Маг взял себе овсяную кашу и оладьи, а я, как мне и хотелось, яичницу из пяти яиц, поджаренную на сале и огромный кусок пирога.
Ох, как Кэйтрин не любит мои «плебейские» пристрастия. Мол — такая еда, как яичница с салом, удел лесорубов и пейзан, занимающимся тяжелым физическим трудом. Ну, что же поделать, если мне нравится? Увы, кофе на постоялом дворе не было, но квас оказался неплохим.
— Какие у нас планы? — поинтересовался я, когда мы заканчивали завтрак. В обеденном зале никого не было, поэтому, можно было поговорить без помех.
Господин Габриэль уныло повел плечами. Вытащив «компас», глянув на стрелку, сказал:
— Указывает на северо-восток.
— Очень точное направление, — хмыкнул я, подзывая толстенькую девушку, прислуживавшую гостям.
— Что угодно господам? — поинтересовалась барышня.
— Скажи красавица, если отсюда вот так вот (показал я рукой направление на северо-восток) ехать, то какие там города будут? Мы, с господином советником, нездешние, боимся дорогу потерять.
— Если так ехать, как вы показываете, то сначала будет Оптенбург, потом Крузель, а дальше Ульбург.
—Ульбург? — растерянно переспросил я.

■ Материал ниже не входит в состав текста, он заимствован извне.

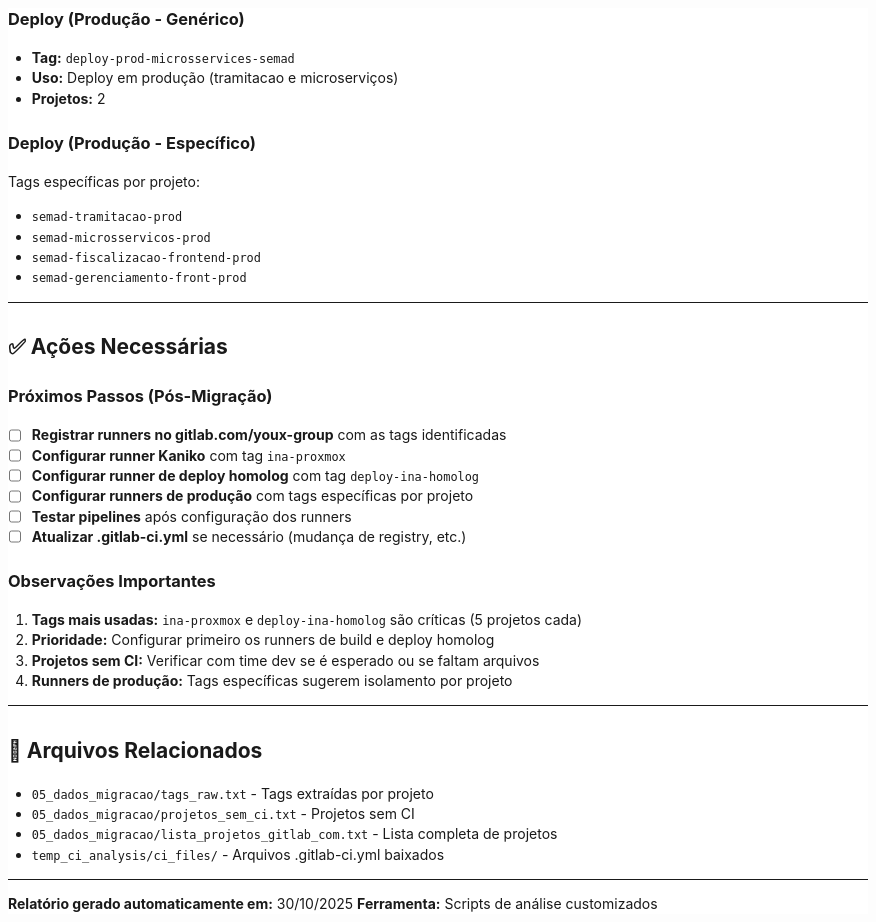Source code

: ### Deploy (Produção - Genérico)
- **Tag:** `deploy-prod-microsservices-semad`
- **Uso:** Deploy em produção (tramitacao e microserviços)
- **Projetos:** 2

### Deploy (Produção - Específico)
Tags específicas por projeto:
- `semad-tramitacao-prod`
- `semad-microsservicos-prod`
- `semad-fiscalizacao-frontend-prod`
- `semad-gerenciamento-front-prod`

---

## ✅ Ações Necessárias

### Próximos Passos (Pós-Migração)

- [ ] **Registrar runners no gitlab.com/youx-group** com as tags identificadas
- [ ] **Configurar runner Kaniko** com tag `ina-proxmox`
- [ ] **Configurar runner de deploy homolog** com tag `deploy-ina-homolog`
- [ ] **Configurar runners de produção** com tags específicas por projeto
- [ ] **Testar pipelines** após configuração dos runners
- [ ] **Atualizar .gitlab-ci.yml** se necessário (mudança de registry, etc.)

### Observações Importantes

1. **Tags mais usadas:** `ina-proxmox` e `deploy-ina-homolog` são críticas (5 projetos cada)
2. **Prioridade:** Configurar primeiro os runners de build e deploy homolog
3. **Projetos sem CI:** Verificar com time dev se é esperado ou se faltam arquivos
4. **Runners de produção:** Tags específicas sugerem isolamento por projeto

---

## 📎 Arquivos Relacionados

- `05_dados_migracao/tags_raw.txt` - Tags extraídas por projeto
- `05_dados_migracao/projetos_sem_ci.txt` - Projetos sem CI
- `05_dados_migracao/lista_projetos_gitlab_com.txt` - Lista completa de projetos
- `temp_ci_analysis/ci_files/` - Arquivos .gitlab-ci.yml baixados

---

**Relatório gerado automaticamente em:** 30/10/2025
**Ferramenta:** Scripts de análise customizados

Вот уж не думал, что город, который меня предал, окажется так близко.
— Ульбург, — подтвердила девушка. — А что дальше пойдет, я не знаю. Вы, лучше о том у отца спросите.
— Нет, спасибо, милая. Если по дороге Ульбург, то куда дальше ехать, я знаю. Спасибо тебе.
Я вложил ей в кулачок монетку, поблагодарив за труды, а она, удивившись подарку и, видимо, в благодарность, заговорщическим шепотом сказала:
— Только, господа, вам бы лучше в Ульбург не ездить. Лет пять назад, когда тамошний бургомистр продал спасителя города в рабство, а потом еще за чужое преступление к смертной казни приговорил, город этот хиреть начал.
— Хиреть? — удивился я.
— Ну да, хиреть. Вроде, ничего и не происходит, но город, будто чумной стоит. Вишня не цветет, яблок нет, даже цветы завяли. И люди из него уезжают — мол, жить тут нельзя, и купцы туда товары не возят. Сначала не понимали, в чем дело, а потом слухи пошли — мол, город, предавший своего спасителя, долго на земле не стоит. Ульбургцы и молитвы заказывали, и памятник Артаксу на площади поставили, а все равно.